Irak : des manuscrits orientaux historiques immortalisés
jeudi 09/juin/2022 - 01:38
Le Centre Numérique des Manuscrits Orientaux (CNMO), à Erbil, au Kurdistan irakien, abrite des milliers de documents et des ouvrages d’une valeur inestimable, sauvés de la destruction ou du pillage des djihadistes.
« Ce sont les pièces magnifiques qui composent la grande mosaïque de l’Irak », indique Mgr Michaeel Najeeb en présentant les enluminures d’un manuscrit syriaque du Moyen Age. Ces manuscrits retracent ainsi toute l’histoire des chrétiens de cet antique berceau du christianisme en Mésopotamie.
Les trésors culturels et historiques conservés au CNMO, à Ankawa, banlieue chrétienne d’Erbil, sont de diverses traditions chrétiennes, et également musulmane et yézidie. Des pièces uniques remontent aux 12e et 15e siècles, dont « Sidra », un livre de prières liturgiques en araméen, rédigé autour des 14e et 15e siècles.
Un parchemin carolingien du 10e siècle figure au catalogue. Les documents étaient auparavant conservés à Qaraqosh, village chrétien à 40 minutes de voiture à l’est de Mossoul. Le père Najeeb est parti en emportant dans son véhicule les derniers manuscrits, quelques heures avant que Daech ne prenne la localité, dans la nuit du 6 au 7 août 2014.
La population qui fuyait les djihadistes, a été mise à contribution pour le transfert. Tout a été retrouvé intact à l’arrivée. Cet épisode et le combat de Mgr Najeeb ont été relatés dans le livre Sauver les livres et les hommes (Grasset, 2017).
Ce sont 850 manuscrits anciens, des archives, des correspondances datant de plusieurs siècles, des photographies et plus de 50.000 livres qui ont ainsi été sauvés.
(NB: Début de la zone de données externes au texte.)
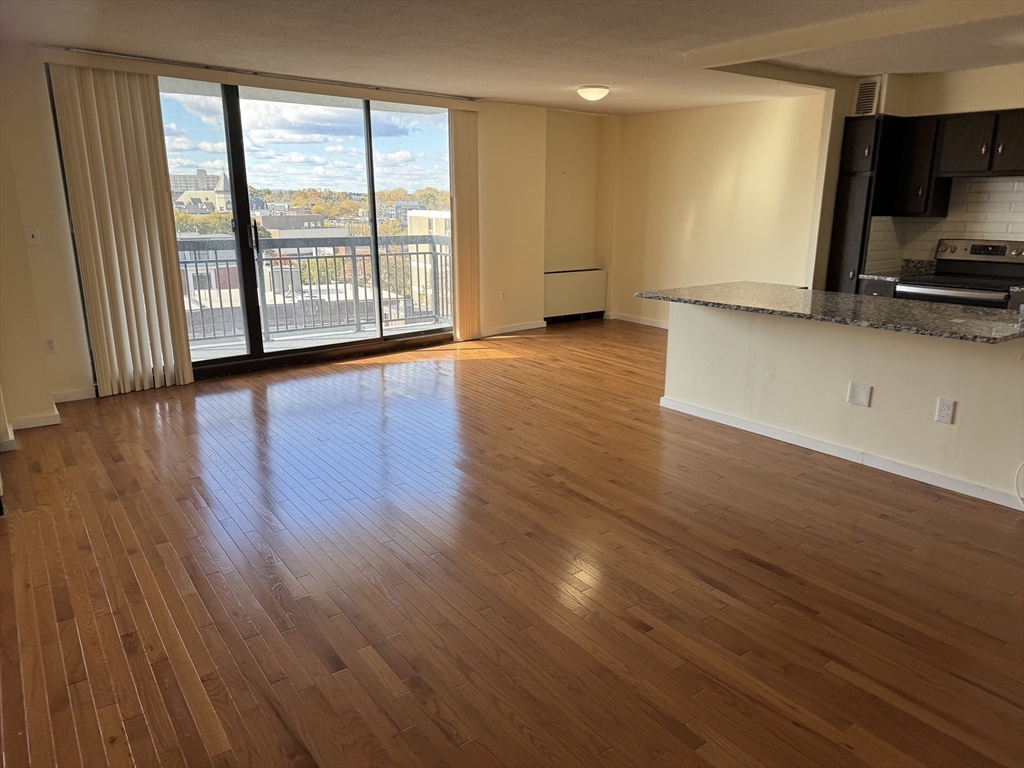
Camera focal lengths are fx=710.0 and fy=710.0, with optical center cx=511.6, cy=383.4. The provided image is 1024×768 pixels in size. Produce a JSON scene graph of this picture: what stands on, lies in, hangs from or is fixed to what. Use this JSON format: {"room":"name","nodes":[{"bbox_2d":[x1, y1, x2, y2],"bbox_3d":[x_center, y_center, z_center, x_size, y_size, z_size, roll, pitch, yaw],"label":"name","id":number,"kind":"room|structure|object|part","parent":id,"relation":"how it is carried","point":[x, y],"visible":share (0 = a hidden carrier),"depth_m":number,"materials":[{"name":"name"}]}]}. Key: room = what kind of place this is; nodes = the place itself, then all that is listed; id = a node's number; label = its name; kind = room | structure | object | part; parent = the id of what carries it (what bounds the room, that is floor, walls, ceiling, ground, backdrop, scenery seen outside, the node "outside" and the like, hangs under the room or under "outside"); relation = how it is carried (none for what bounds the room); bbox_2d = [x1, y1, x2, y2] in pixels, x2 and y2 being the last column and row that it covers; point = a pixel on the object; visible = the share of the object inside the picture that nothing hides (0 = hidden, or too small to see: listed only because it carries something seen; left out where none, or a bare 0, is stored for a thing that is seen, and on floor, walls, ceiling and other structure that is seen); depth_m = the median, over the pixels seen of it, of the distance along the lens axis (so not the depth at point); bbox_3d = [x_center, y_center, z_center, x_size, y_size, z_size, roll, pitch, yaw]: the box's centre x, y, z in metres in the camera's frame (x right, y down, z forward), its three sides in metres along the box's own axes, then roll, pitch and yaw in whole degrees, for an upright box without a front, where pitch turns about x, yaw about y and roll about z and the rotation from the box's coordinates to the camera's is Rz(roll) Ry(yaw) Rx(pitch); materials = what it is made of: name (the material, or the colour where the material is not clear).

Mais les manuscrits d’Ankawa sont-ils définitivement en sécurité ? Si le climat sec de l’Irak permet de les préserver de l’humidité, les Irakiens sont toutefois habitués à ne pas compter sur la stabilité des situations, surtout politiques.
Le CNMO a donc mis en place un processus de numérisation de sa collection. Plus de 8.000 manuscrits issus de 112 collections différentes ont ainsi déjà été digitalisés, grâce à un partenariat – depuis 2009 – avec le Hill Monastic Manuscript Library (HMML) des bénédictins du Minnesota qui réalisent un travail colossal de conservation des archives de par le monde.
En outre, des aides obtenues d’organisations internationales, telles que l’UNESCO ou USAID, ont permis au CNMO de se doter récemment d’un matériel de numérisation plus sophistiqué, qui permet d’accélérer et de simplifier le processus.
Le père Michaeel Najeeb, archiviste au couvent dominicain de Mossoul, a fondé le Centre Numérique des Manuscrits Orientaux en 1990, et a sillonné le nord de l’Irak et les pays voisins pour y retrouver des documents. Il a réussi à sauver des pièces inestimables de la destruction de la part de propriétaires ignorant souvent leur valeur.
Durant leur occupation de la région, de 2014 à 2017, les djihadistes ont détruit ou vendu des milliers d’œuvres culturelles ou historiques. Après 2017, il a racheté des centaines de livres pillés dans les églises par Daech, parfois vendus sur les trottoirs. Les documents, hors ceux des collections dominicaine et bénédictine, ont été rendus à leurs propriétaires légitimes, après avoir été numérisés.
Le Centre des Manuscrits Orientaux a été contraint de déménager une première fois à Qaraqosh en 2007, face à l’hostilité grandissante envers les chrétiens à Mossoul. Pour son second déplacement dans l’urgence vers Ankawa, dans la nuit du 6 au 7 août 2014, la Providence semble avoir été à l’œuvre. Les dominicains avaient en effet acheté trois mois auparavant le bâtiment où les manuscrits ont finalement trouvé refuge.
Un atelier de restauration a également été installé. Une équipe de spécialistes a été recrutée par les dominicains principalement parmi les réfugiés chrétiens arrivés à Erbil en 2014. Ces personnes sont des professionnels qui ont perdu leur emploi après l’exode.
Mgr Michaeel Najeeb est mû par une conviction : « Avec ces projets, il s’agit d’éclairer les générations futures sur la beauté de la diversité de l’Irak. Cette lumière apportée par la mémoire et la connaissance de nos racines est nécessaire pour lutter contre les ténèbres de Daech », affirme-t-il.